Florida’s ban on same-sex marriage was ruled unconstitutional by a federal judge who issued an order that may force the state to recognize such marriages, depending on the outcome of appeals in similar cases.
The order by U.S. District Judge Robert L. Hinkle in Tallahassee follows more than two dozen other state and federal court rulings across the country over the past year striking down laws against recognizing or performing gay marriages.
Likening Florida’s ban to laws from decades ago prohibiting interracial marriage, Hinkle wrote that future observers will “wonder just how those views could have been held.”
“Marriage is a fundamental right,” he said in yesterday’s ruling. “Gays and lesbians, like all other adults, may choose a life partner and dignify the relationship through marriage.”
Since the U.S. Supreme Court last year struck down a provision of the federal Defense of Marriage Act defining marriage as between a man and a woman, 19 federal courts across the U.S. have ruled that state laws denying same-sex marriage rights are unconstitutional, Hinkle wrote.
Many of those rulings have been put on hold as appeals advance toward the Supreme Court. Hinkle stayed his ruling pending the outcome of those cases.
U.S. appeals courts in Denver and Richmond, Virginia, have affirmed lower-court findings that same-sex marriage bans in Utah, Oklahoma and Virginia are unconstitutional. Wisconsin and Indiana rulings are set to be considered this month by a federal appeals court in Chicago, while Nevada and Idaho cases come before a San Francisco-based appeals panel in September.
A federal appeals court in Cincinnati heard arguments this month on lower-court rulings striking down prohibitions in Michigan and Kentucky, ordering Ohio and Tennessee as well as Kentucky to recognize gay marriages legally performed elsewhere and ruling that Ohio must recognize such unions on birth and death certificates.
If the panel of two Republican appointees and one Democrat affirms the bans, a split with a Denver appeals court will occur, making Supreme Court review probable.
Any of the appellate cases could be accepted for review by the high court.
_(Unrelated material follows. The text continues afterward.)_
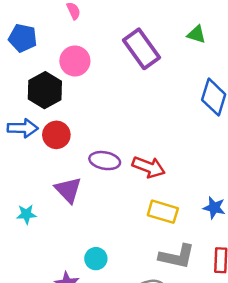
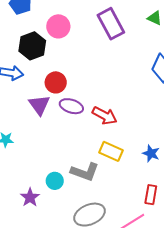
red circle: (56, 135) -> (56, 82), moved
purple triangle: (68, 190) -> (39, 105), moved
gray L-shape: (177, 256) -> (85, 172), moved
A ruling by an appeals court that upholds a gay-marriage ban would make a review by the nation’s top court more likely.
Jennifer Meale, a spokeswoman for Florida Attorney General Pam Bondi, a Republican, declined to say whether the state would appeal Hinkle’s decision to the U.S. Court of Appeals in Atlanta, which has jurisdiction over federal courts in Florida.
“We are reviewing the ruling,” she said in a phone interview.
In July, state judges in Miami and the Florida Keys also ruled that the Florida ban was unconstitutional.
Florida’s refusal to recognize same-sex marriages “serves no legitimate purpose and is hurtful to Florida families,” said Daniel Tilley, a staff attorney with the American Civil Liberties Union of Florida, which filed the federal case. “We’re very pleased to see the ban held unconstitutional in such unequivocal terms so that all Florida families will soon finally have the same protections.”
The case is Brenner v. Scott, 14-cv-00107, U.S. District Court, Northern District of Florida (Tallahassee).